Having trodden the time-honoured path from shopfloor to boardroom, M&S chief executive Steve Rowe won’t have taken the decision to close stores lightly.

However he’s pinning his hopes on the belief that shuttering 30 out of 304 full-line UK branches and, more importantly, a wider reconfiguration of space will result in an overall proposition that better caters for shoppers.

Over the next five years, store space devoted to the clothing and home categories will be cut by 10%.

There will be 60 fewer full-line branches as some are downsized or converted to Simply Food.

In the end, it’s not so much how many stores M&S has that will matter, but how well those shops serve their purpose.

Out go the brands

So what will the consumer find in M&S full-line branches in the coming years?

Well, out go sub-brands Indigo, Collezione and North Coast.

That makes sense. The retailer has suffered from an overabundance of insufficiently distinct labels that have meant more to the buyers than to customers.

Stores are being overhauled to make them easier to shop.

Instead of being displayed according to that plethora of brands, product is being put together according to category.

That, combined with a 10% reduction in the number of clothing lines, is more likely to create a sale than the confusion that the brand approach sometimes brought.

Customers are also more likely to be able to find what they’re looking for – availability has been improved and some sales uplifts are already coming through.

And shoppers are likely to find better value than in the past.

Sharper pricing, especially at the lower end, has already delivered some volume increases and full-price sales have been trending upwards.

Food may not happen simply

All this would make you think that the future’s so bright Rowe’s gotta wear shades.

But that remains far from the case.

Ultimately M&S’s success will depend on whether it can realise its ambition of “delivering contemporary wearable style and being famous for quality wardrobe essentials”.

That’s easier said than done, particularly because of the increased choice available to shoppers, including the rise of online.

The growth of ecommerce remains a big challenge to M&S and show why it’s so vital that it gets its house in order.

The retailer’s online sales were flat in the first half.

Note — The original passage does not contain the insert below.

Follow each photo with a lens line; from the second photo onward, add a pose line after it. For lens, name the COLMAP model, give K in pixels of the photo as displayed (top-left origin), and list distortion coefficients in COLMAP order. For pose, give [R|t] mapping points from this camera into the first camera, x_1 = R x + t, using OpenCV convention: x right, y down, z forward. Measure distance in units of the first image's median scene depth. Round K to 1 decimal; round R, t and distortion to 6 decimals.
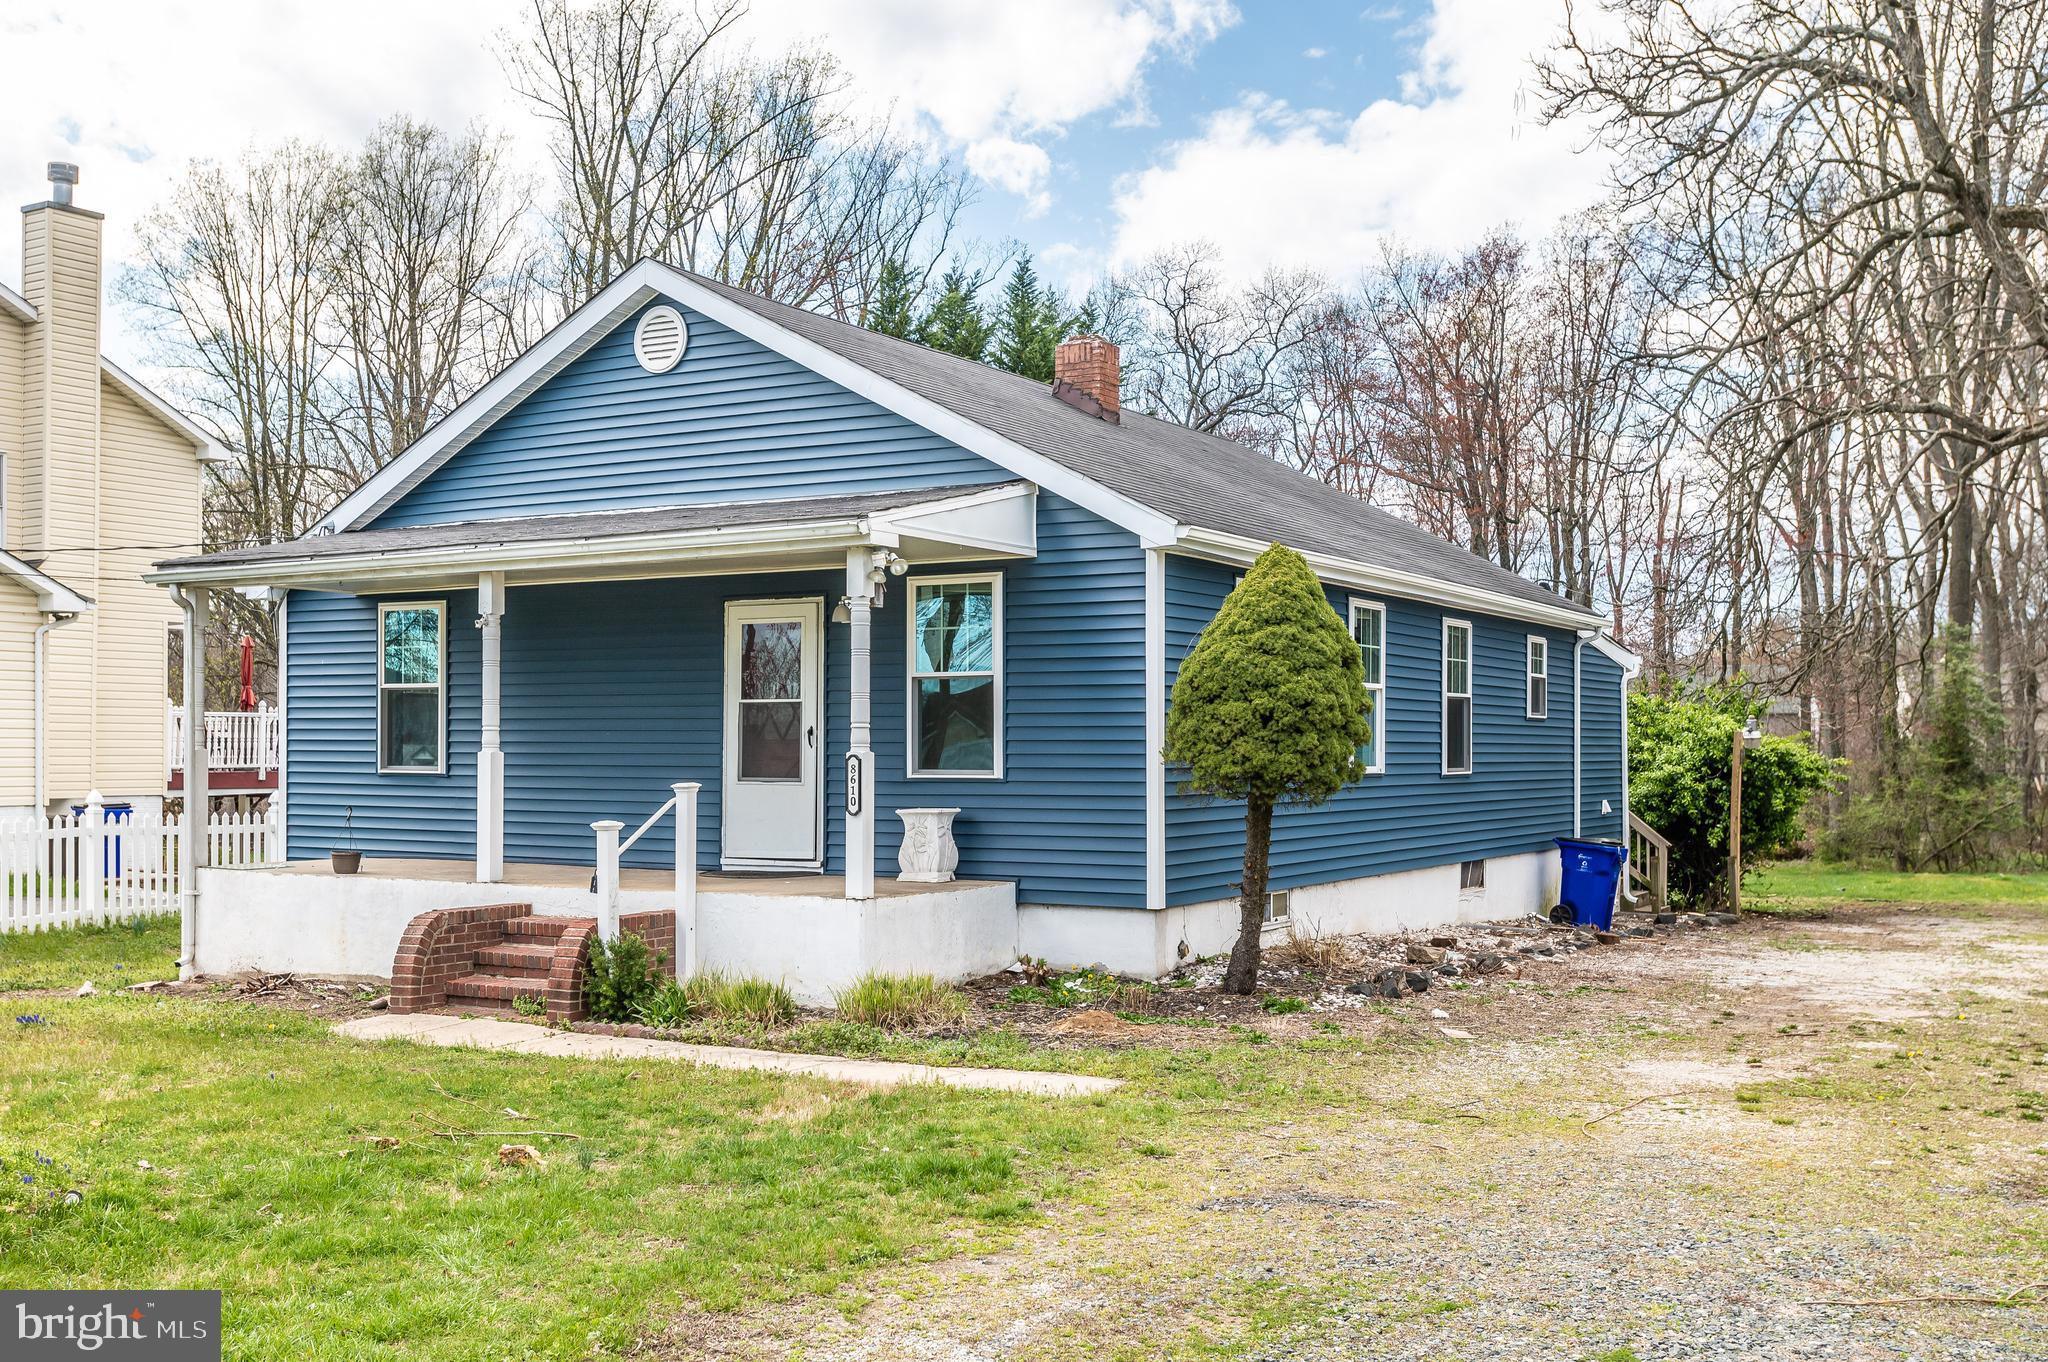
lens RADIAL K [[2031.2, 0, 1024.4], [0, 2031.2, 749.9], [0, 0, 1]] dist [0.003294, 0.004741]
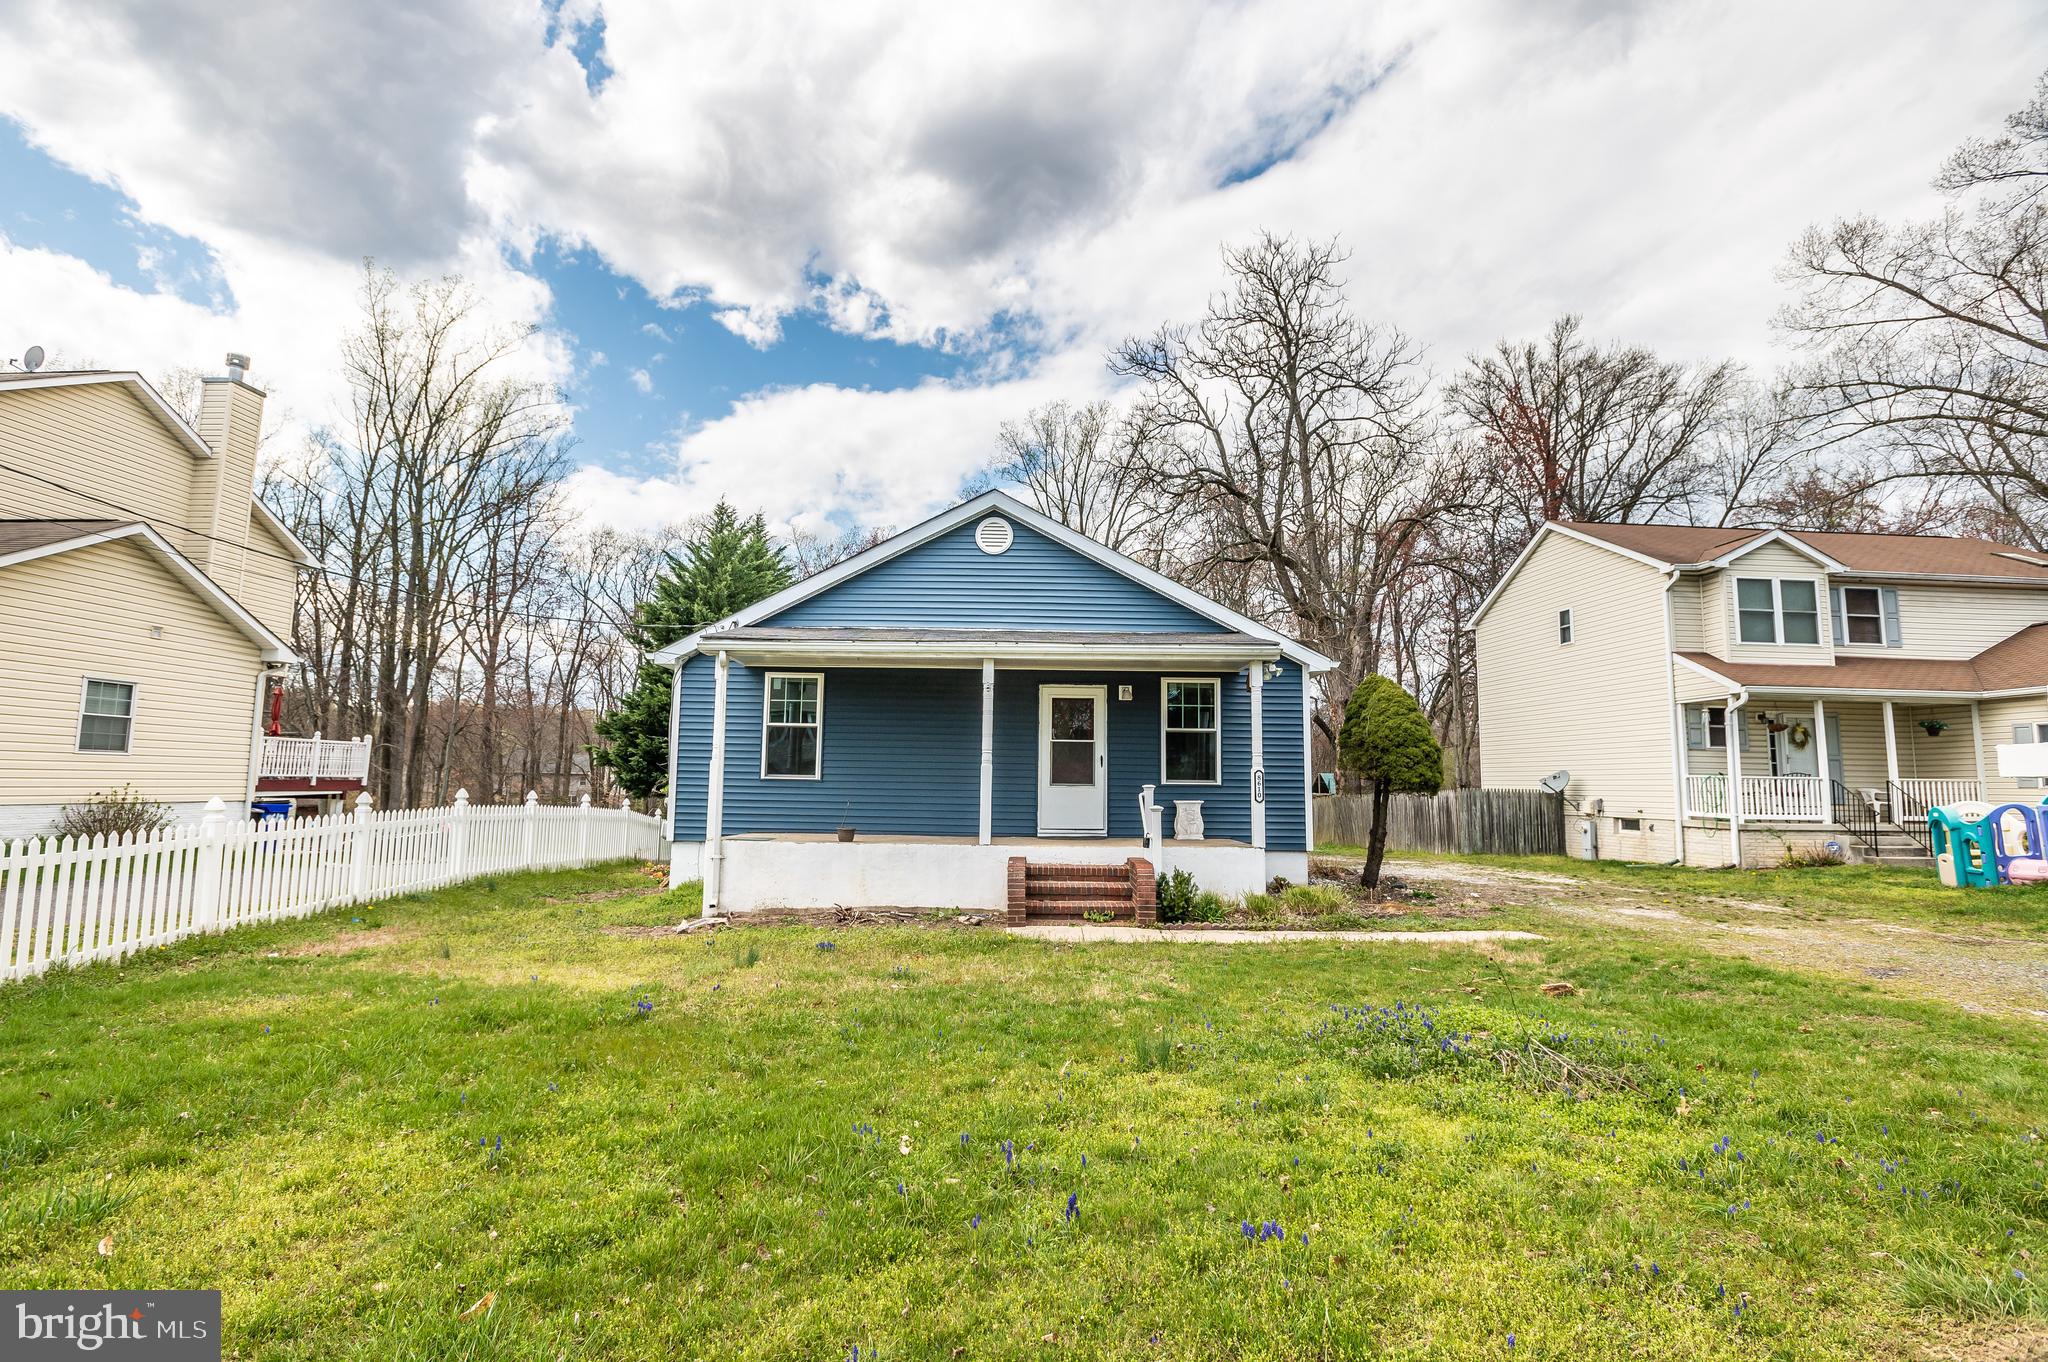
lens RADIAL K [[982.0, 0, 1024.0], [0, 982.0, 681.0], [0, 0, 1]] dist [-0.003000, -0.000141]
pose [[0.867580, 0.061543, 0.493475, -0.596872], [-0.012201, 0.994648, -0.102594, 0.013427], [-0.497148, 0.082988, 0.863688, 0.262353]]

“Branch closures at home, about-turns in overseas markets and a continued sales decline in clothing and home are hardly the stuff that retail dreams are made of”

They have to improve to reflect shopper habits, and the lacklustre showing surely reflects the fact that M&S’s clothing is not yet hitting the mark.

And the focus on food space may not be without challenges.

Food is lower margin than fashion.

M&S’s food sales edged down like-for-like, although they grew strongly in total.

It will require careful management to ensure that food profitably compensates for the loss of general merchandise space.

Last week I wrote in this column that few sparks were to be expected from M&S’s update. That’s proved to be the case.

Branch closures at home, about-turns in overseas markets and a continued sales decline in clothing and home are hardly the stuff that retail dreams are made of.

However Rowe has set his destination and mapped out the route he intends to take.

Like predecessor Marc Bolland, Rowe is on a journey. Let’s hope it’s a more direct route to renewal.